At first, pertussis may seem like a cold. Your child is likely to have a runny nose, mild fever, and a slight cough. After 1 to 2 weeks, the cough tends to become very severe. Coughing spells may last as long as a minute. These produce a “whooping” sound as your child gasps for air. Sometimes, your child may turn red or blue or vomit from the cough. Call your health care provider right away if you suspect pertussis. Seek emergency help if your child:

  • Has a blue color to his or her skin (check fingertips and around mouth). (If there is a blue color, call 911.)

  • Stops breathing, even for an instant. (Call 911.)

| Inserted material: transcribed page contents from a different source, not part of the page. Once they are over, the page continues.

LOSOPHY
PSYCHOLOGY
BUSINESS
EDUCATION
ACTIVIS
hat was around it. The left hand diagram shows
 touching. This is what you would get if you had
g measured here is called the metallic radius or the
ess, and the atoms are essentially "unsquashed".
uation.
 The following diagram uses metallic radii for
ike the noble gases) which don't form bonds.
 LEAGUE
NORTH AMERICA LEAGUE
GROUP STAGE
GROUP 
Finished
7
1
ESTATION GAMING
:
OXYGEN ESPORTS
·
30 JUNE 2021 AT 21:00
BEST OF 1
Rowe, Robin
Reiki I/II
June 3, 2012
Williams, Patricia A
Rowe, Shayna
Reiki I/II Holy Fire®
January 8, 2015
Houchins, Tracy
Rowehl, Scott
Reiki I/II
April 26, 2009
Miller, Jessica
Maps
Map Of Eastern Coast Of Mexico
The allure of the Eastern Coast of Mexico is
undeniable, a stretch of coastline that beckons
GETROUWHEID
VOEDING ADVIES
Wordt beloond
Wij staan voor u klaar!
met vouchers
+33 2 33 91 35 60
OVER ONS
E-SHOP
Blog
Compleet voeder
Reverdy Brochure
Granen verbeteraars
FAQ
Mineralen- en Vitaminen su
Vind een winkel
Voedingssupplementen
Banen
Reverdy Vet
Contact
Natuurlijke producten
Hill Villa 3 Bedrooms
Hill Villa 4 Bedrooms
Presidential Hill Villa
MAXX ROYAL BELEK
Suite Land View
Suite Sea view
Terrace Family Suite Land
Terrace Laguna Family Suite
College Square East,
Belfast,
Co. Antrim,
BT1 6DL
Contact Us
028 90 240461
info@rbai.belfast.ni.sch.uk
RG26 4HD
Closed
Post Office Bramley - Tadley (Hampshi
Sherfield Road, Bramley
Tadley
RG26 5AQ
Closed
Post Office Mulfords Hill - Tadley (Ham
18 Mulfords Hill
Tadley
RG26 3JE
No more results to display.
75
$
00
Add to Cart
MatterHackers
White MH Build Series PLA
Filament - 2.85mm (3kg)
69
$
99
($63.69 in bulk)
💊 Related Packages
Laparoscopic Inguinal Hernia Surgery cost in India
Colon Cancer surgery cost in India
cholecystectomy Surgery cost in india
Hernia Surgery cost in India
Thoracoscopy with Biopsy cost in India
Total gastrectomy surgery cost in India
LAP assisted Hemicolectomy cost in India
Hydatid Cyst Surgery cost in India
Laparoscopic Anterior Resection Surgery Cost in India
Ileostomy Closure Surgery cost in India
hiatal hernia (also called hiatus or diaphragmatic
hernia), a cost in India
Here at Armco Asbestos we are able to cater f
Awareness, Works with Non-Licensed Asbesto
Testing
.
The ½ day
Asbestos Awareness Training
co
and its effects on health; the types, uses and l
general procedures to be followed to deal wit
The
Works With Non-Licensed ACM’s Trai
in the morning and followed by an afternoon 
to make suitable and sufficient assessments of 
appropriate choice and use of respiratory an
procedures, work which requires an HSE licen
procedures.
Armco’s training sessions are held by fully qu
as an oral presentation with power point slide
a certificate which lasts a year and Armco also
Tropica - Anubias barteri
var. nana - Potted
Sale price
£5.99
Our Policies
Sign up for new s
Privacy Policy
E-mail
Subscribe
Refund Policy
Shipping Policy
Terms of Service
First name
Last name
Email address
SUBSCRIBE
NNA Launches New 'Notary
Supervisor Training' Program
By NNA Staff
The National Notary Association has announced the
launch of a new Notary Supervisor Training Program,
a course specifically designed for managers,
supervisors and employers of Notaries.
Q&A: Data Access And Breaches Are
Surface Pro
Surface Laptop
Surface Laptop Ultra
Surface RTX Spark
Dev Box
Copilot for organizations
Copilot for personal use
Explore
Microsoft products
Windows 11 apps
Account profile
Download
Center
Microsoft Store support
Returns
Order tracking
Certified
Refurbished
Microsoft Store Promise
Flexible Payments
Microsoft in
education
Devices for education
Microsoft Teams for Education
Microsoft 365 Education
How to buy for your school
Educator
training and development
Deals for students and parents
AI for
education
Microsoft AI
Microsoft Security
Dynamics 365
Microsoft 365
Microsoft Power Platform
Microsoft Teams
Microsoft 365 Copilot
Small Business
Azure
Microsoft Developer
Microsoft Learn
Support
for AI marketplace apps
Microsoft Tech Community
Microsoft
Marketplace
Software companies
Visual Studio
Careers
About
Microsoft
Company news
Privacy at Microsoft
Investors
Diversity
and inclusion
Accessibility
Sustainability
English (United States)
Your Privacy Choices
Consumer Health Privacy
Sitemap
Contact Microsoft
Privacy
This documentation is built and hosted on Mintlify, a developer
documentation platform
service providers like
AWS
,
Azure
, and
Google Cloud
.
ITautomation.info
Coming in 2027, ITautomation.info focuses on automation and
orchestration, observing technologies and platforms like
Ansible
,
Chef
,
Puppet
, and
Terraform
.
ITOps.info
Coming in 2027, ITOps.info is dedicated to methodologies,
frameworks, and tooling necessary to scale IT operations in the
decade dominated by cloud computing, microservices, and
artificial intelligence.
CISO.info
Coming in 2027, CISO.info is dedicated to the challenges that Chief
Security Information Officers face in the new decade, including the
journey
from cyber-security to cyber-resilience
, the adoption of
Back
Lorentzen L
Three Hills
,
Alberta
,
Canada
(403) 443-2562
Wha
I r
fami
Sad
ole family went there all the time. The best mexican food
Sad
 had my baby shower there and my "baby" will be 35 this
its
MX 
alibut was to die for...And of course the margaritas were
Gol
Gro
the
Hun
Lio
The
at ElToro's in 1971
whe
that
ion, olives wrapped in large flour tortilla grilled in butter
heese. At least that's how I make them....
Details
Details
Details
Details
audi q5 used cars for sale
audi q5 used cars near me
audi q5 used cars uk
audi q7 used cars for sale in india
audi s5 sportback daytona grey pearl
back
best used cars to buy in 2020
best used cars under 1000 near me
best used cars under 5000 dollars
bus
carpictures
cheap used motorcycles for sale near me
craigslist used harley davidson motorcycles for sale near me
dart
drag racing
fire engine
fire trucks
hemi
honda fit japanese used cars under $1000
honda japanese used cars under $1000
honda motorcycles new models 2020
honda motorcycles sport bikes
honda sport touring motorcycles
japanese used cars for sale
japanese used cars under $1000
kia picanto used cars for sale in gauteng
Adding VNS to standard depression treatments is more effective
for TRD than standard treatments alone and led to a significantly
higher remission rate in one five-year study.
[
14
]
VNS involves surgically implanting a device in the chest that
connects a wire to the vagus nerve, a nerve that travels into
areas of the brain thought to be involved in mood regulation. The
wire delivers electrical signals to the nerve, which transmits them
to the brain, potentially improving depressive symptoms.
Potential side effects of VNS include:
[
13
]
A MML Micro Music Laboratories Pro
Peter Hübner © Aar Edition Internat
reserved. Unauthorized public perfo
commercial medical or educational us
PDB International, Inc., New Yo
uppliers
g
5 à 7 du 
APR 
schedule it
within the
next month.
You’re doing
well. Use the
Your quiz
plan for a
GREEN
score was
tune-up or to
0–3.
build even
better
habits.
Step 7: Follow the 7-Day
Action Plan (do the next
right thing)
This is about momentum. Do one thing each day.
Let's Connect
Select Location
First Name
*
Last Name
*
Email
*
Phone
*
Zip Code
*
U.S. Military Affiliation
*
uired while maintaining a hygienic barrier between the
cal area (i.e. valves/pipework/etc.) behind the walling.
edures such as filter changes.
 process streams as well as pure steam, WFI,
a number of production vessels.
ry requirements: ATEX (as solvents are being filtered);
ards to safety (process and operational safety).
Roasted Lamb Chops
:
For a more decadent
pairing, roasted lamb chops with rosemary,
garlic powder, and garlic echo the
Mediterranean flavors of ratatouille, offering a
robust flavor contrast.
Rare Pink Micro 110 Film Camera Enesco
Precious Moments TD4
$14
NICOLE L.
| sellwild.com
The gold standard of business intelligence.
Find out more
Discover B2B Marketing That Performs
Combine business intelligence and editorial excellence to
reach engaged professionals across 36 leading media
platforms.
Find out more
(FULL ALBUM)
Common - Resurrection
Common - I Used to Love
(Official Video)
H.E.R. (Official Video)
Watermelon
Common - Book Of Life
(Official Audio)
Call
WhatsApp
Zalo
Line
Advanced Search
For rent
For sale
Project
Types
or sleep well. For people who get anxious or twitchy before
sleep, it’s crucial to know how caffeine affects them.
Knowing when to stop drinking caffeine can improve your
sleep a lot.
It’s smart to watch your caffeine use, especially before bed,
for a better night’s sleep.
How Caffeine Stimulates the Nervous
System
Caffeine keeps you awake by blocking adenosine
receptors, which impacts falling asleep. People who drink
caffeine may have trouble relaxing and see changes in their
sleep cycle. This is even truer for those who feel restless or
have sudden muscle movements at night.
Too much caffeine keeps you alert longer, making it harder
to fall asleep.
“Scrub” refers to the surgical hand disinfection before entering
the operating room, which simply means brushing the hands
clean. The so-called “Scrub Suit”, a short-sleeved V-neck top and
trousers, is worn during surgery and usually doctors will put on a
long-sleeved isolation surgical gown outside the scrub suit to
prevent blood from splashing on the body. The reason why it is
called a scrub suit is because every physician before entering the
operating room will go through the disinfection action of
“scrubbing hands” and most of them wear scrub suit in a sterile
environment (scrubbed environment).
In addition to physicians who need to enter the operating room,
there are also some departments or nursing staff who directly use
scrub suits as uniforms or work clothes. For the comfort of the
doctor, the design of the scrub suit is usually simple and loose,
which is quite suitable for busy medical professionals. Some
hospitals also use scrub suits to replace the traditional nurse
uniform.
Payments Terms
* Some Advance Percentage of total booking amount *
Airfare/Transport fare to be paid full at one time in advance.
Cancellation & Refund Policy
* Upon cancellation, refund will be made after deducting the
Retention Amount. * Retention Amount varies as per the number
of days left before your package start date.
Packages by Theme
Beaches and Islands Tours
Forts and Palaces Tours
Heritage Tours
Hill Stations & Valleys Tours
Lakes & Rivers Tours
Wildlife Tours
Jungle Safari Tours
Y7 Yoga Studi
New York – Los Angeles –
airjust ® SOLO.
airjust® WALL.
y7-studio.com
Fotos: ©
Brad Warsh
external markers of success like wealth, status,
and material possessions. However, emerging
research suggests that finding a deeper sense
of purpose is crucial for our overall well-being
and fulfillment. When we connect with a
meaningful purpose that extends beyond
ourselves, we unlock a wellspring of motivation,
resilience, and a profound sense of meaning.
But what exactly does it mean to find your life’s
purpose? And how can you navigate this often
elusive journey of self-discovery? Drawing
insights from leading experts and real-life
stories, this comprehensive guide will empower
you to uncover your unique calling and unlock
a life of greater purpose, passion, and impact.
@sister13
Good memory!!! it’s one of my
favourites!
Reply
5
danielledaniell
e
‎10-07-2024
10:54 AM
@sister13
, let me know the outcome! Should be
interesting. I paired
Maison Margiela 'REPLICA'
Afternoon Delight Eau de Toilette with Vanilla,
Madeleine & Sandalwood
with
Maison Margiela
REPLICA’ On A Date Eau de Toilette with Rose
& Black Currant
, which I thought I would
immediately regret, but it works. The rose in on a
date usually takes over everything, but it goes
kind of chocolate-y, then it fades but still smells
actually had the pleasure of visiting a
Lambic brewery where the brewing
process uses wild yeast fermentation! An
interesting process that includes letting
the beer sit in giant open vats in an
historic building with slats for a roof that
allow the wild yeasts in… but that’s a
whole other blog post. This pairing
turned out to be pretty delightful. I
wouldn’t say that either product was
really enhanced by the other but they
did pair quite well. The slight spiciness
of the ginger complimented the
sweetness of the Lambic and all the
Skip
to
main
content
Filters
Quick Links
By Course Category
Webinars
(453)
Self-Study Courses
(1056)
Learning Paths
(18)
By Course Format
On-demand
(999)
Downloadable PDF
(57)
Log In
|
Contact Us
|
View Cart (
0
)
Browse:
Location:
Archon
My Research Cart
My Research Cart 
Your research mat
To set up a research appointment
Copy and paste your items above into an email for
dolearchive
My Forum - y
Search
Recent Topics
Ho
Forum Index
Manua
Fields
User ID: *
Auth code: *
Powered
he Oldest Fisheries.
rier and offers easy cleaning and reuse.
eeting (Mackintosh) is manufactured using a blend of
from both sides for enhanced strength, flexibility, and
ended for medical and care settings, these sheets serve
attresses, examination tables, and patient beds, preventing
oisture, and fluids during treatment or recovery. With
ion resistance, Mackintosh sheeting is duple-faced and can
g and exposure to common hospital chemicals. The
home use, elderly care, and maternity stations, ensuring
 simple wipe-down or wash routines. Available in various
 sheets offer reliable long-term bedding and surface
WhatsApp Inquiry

  • Has a high fever within the following ranges:

    • In an infant younger than age 3 months, a rectal temperature of 100.4°F (38.0°C) or higher

    • In a child ages 3 to 36 months, a rectal temperature of 102°F (39.0°C) or higher

    • In a child of any age who has a temperature of 103°F (39.4°C) or higher

    • A fever that lasts more than 24 hours in a child younger than age 2 years, or for 3 days in a child ages 2 years or older

    • Has had a seizure caused by the fever

  • Vomits often, or becomes dehydrated

What to Expect in the ED

A health care provider will ask about your child’s symptoms and perform a physical exam. He or she will likely take samples of secretions from your child’s nose or throat. These will be checked in a lab for the bacteria that cause pertussis. Your child also may have blood tests or X-rays.

Treatment

Infants and children with severe pertussis are likely to be admitted to the hospital for treatment with antibiotics and fluids. Milder cases may be treated at home with antibiotics, fluids, and bed rest. Cough and cold medicines are not very helpful. Because of the possibility of serious side effects, they should not be used in children younger than age 4 years. These medicines should be used only in children between ages 4 and 6 years, if your health care provider recommends them. Never give aspirin to a child under age 18 years. It could cause a rare but serious condition called Reye's syndrome. Generally, ibuprofen is not recommended for infants younger than age 6 months.

Prevention

Getting vaccinated is the best way to protect against pertussis. Talk to your health care provider about whether your child needs a booster vaccination. Also, be sure to ask whether you need a booster as well.